(Stored dataset items)
- Opening Delimiter -
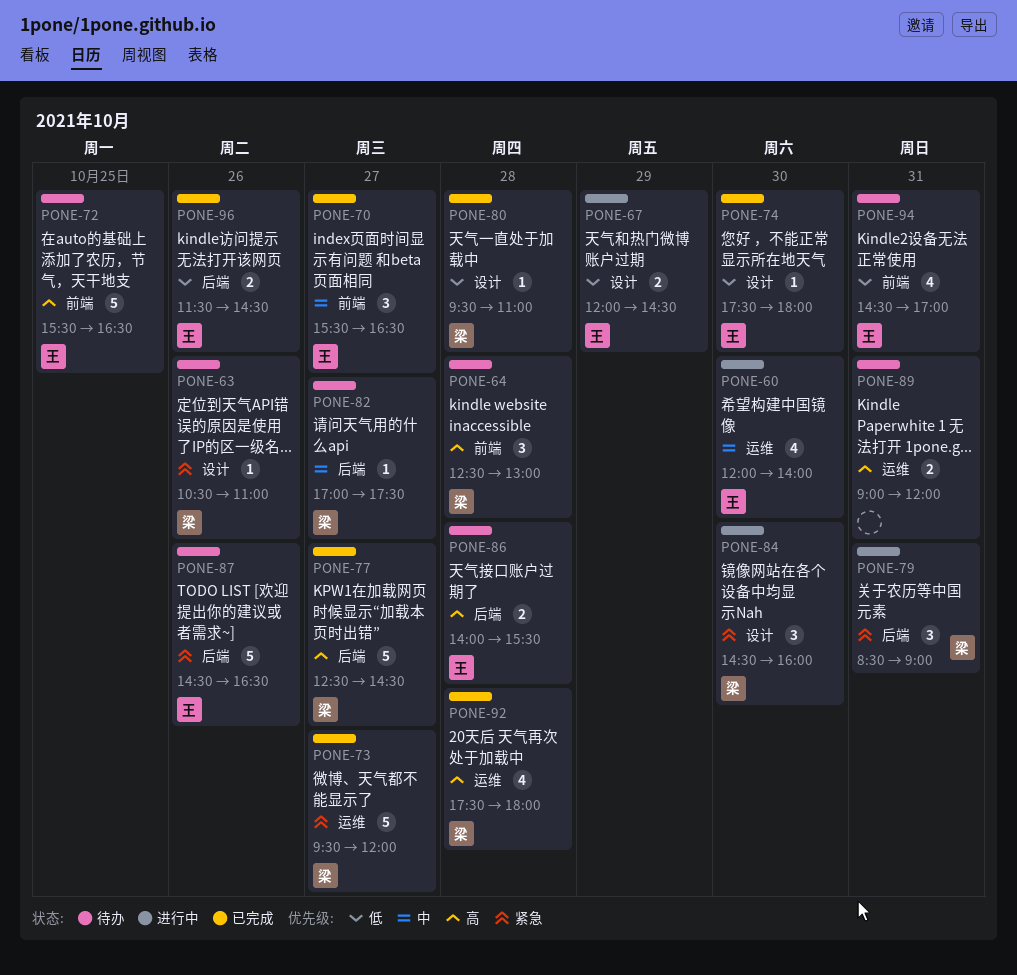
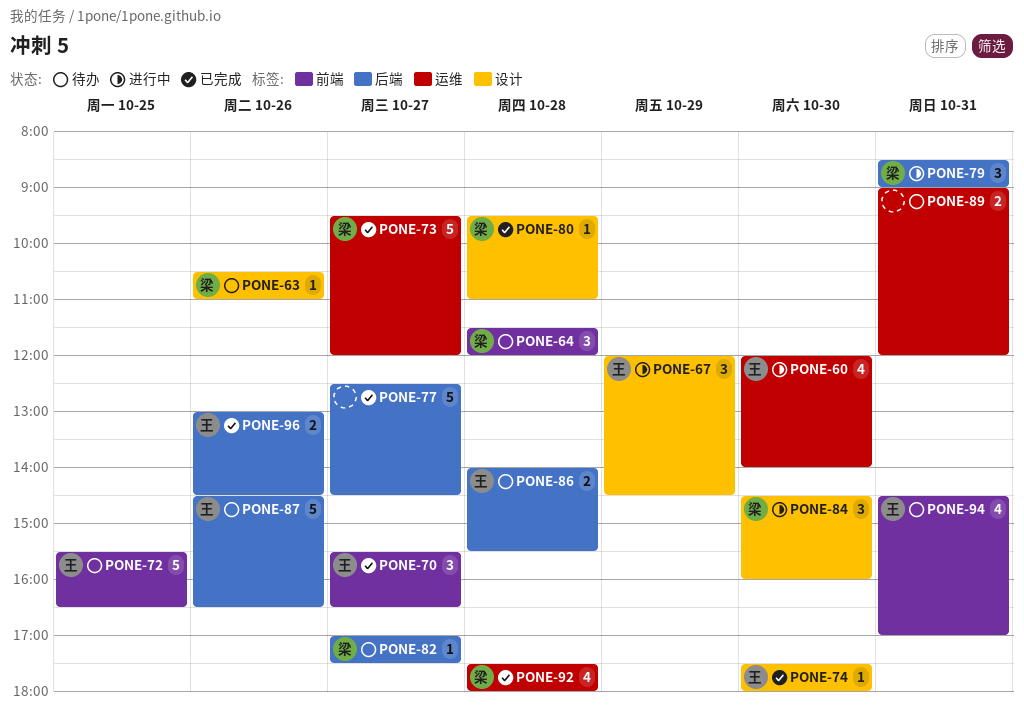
PONE-64, begins: 12:30 -> 11:30
PONE-64, ends: 13:00 -> 12:00
PONE-67, estimate: 2 -> 3
PONE-77, owner: 梁 -> none
PONE-96, begins: 11:30 -> 13:00

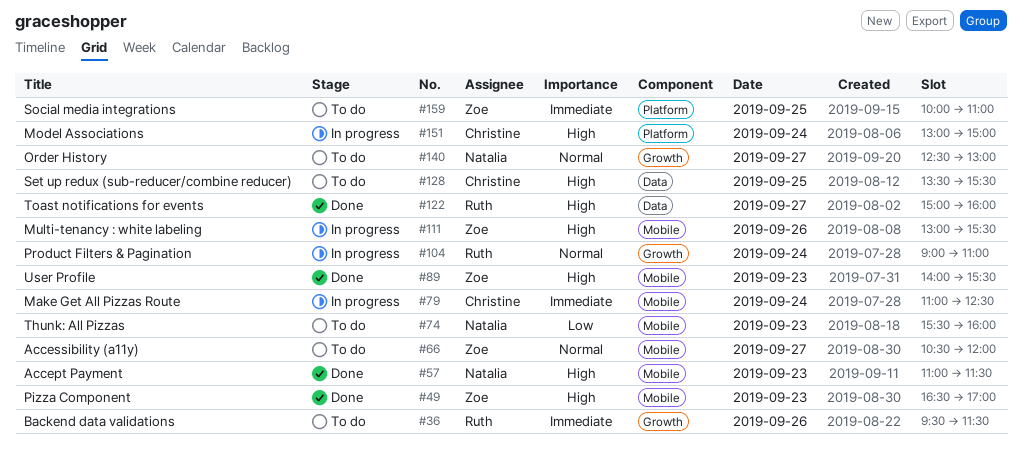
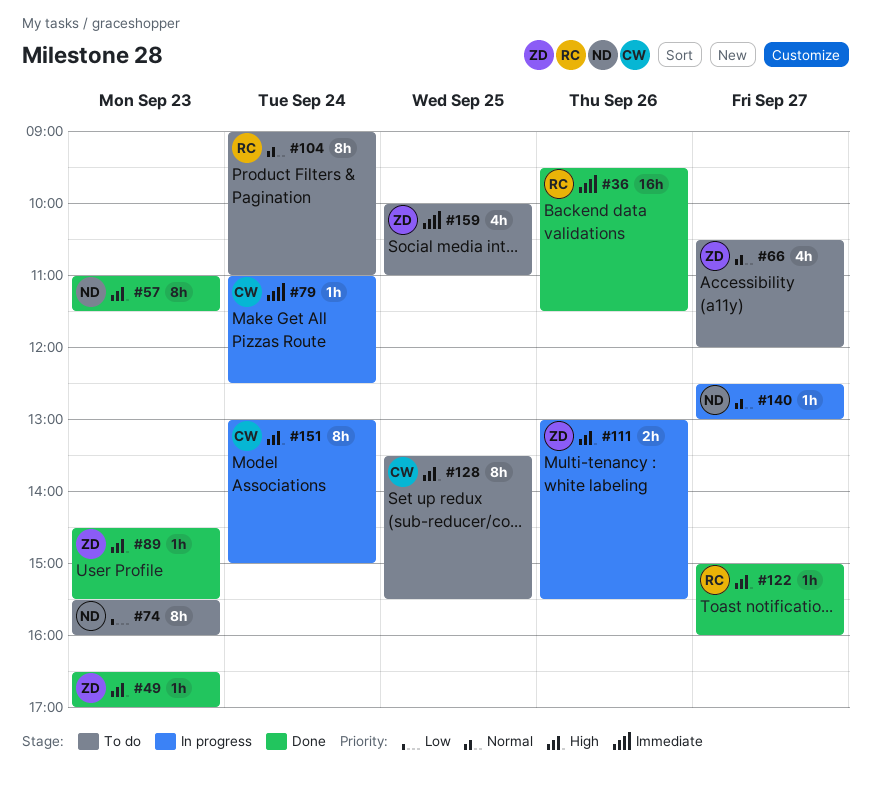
#36, status: To do -> Done
#89, begins: 14:00 -> 14:30
#104, status: In progress -> To do
#140, status: To do -> In progress

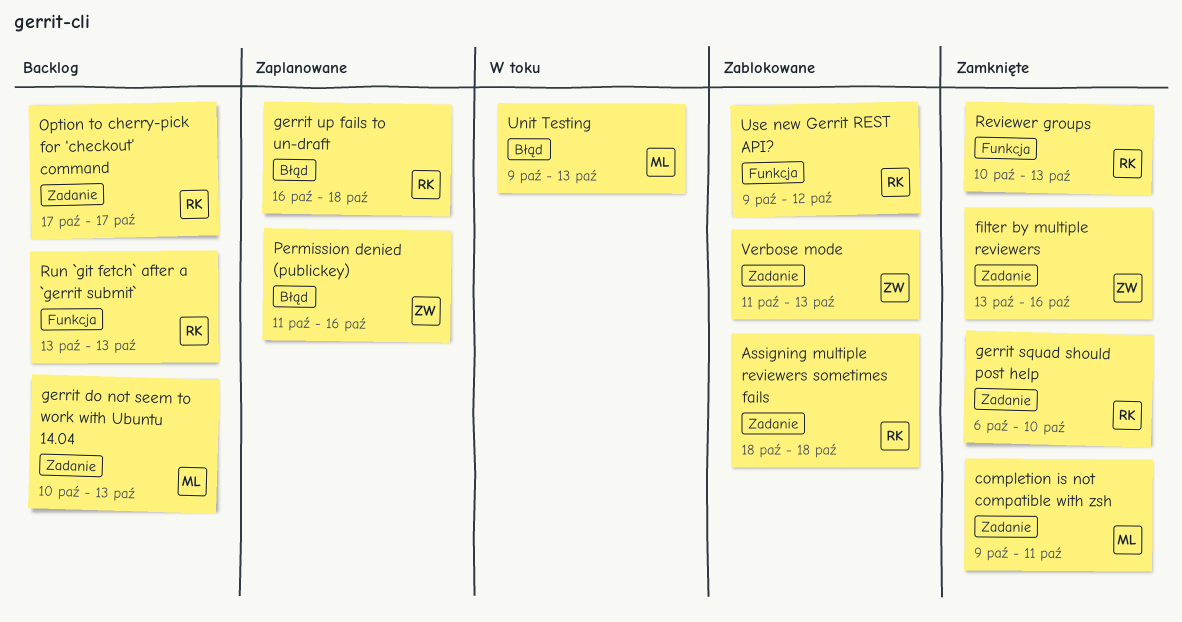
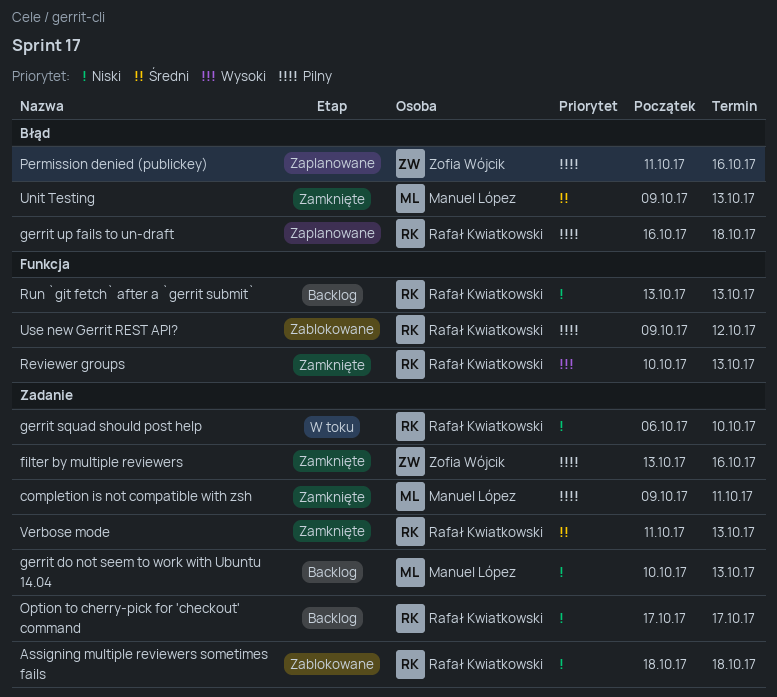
gerrit squad should post help, status: Zamknięte -> W toku
Unit Testing, status: W toku -> Zamknięte
Verbose mode, status: Zablokowane -> Zamknięte
Verbose mode, owner: Zofia Wójcik -> Rafał Kwiatkowski

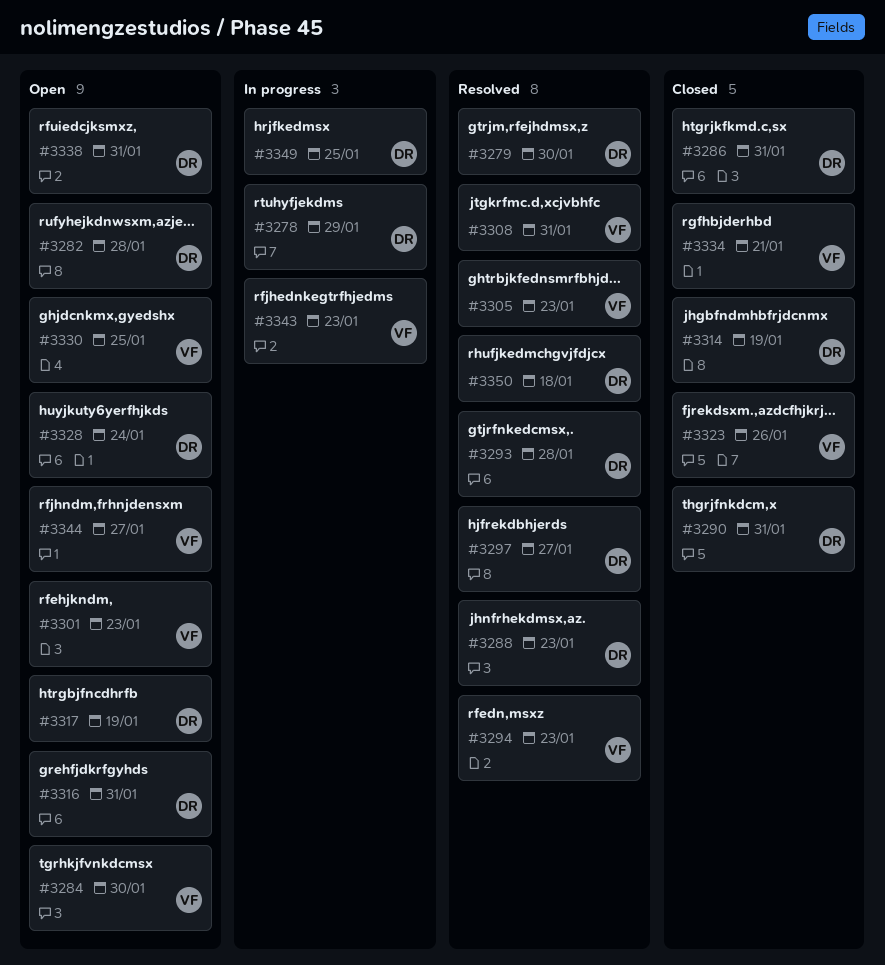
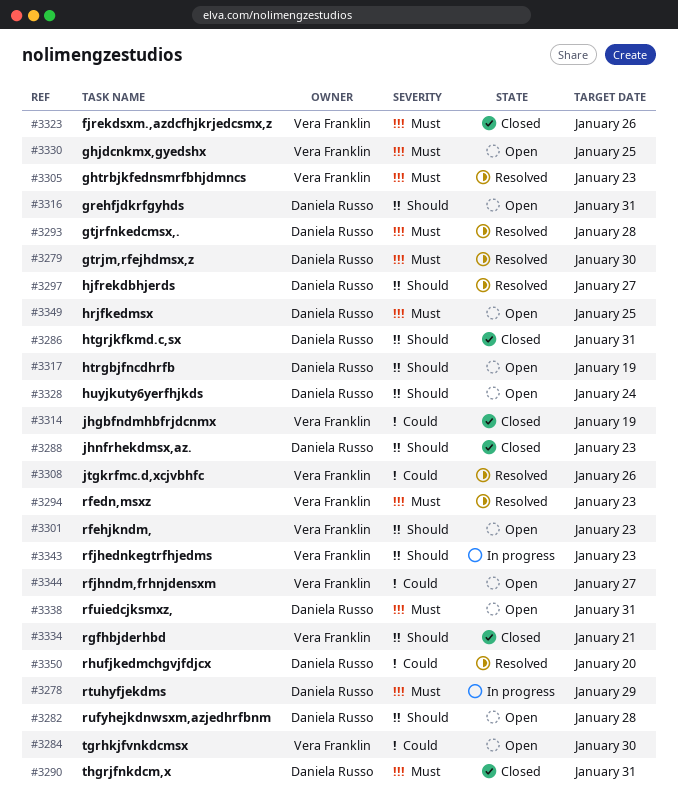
#3288, status: Resolved -> Closed
#3308, due: Jan 31 -> Jan 26
#3314, owner: Daniela Russo -> Vera Franklin
#3349, status: In progress -> Open
#3350, due: Jan 18 -> Jan 20

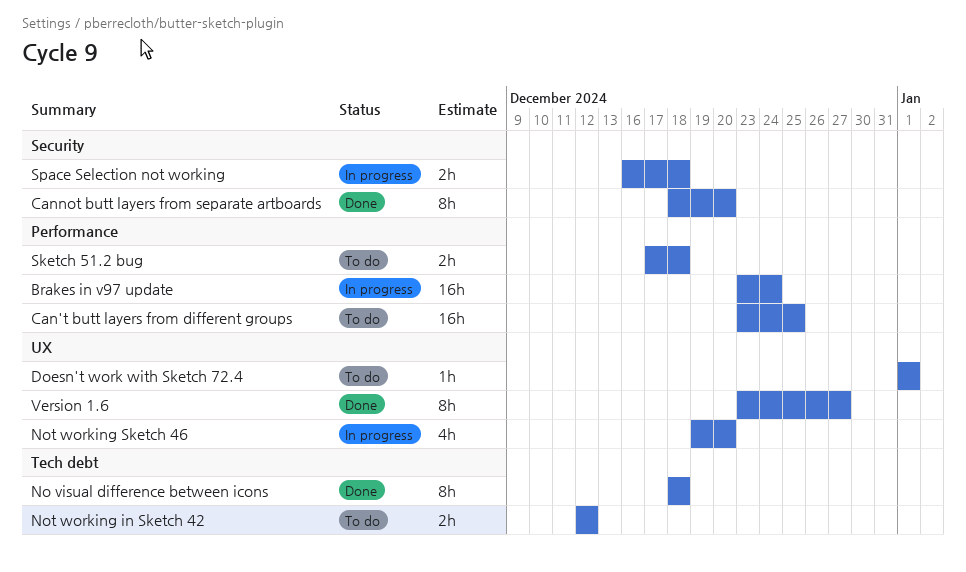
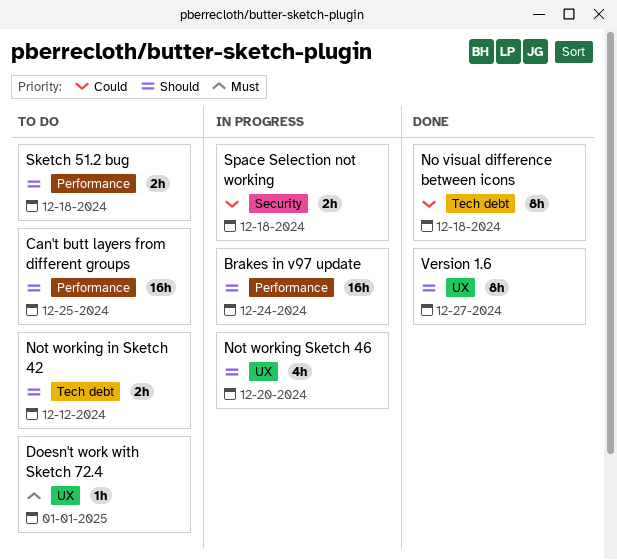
Cannot butt layers from separate artboards: present -> none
- Closing Delimiter -
▶ **EXERCISE DESCRIPTION**: Every line with "begins" in it should be copied from the entries above.

▶ **EXERCISE SOLUTION**:
PONE-64, begins: 12:30 -> 11:30
PONE-96, begins: 11:30 -> 13:00
#89, begins: 14:00 -> 14:30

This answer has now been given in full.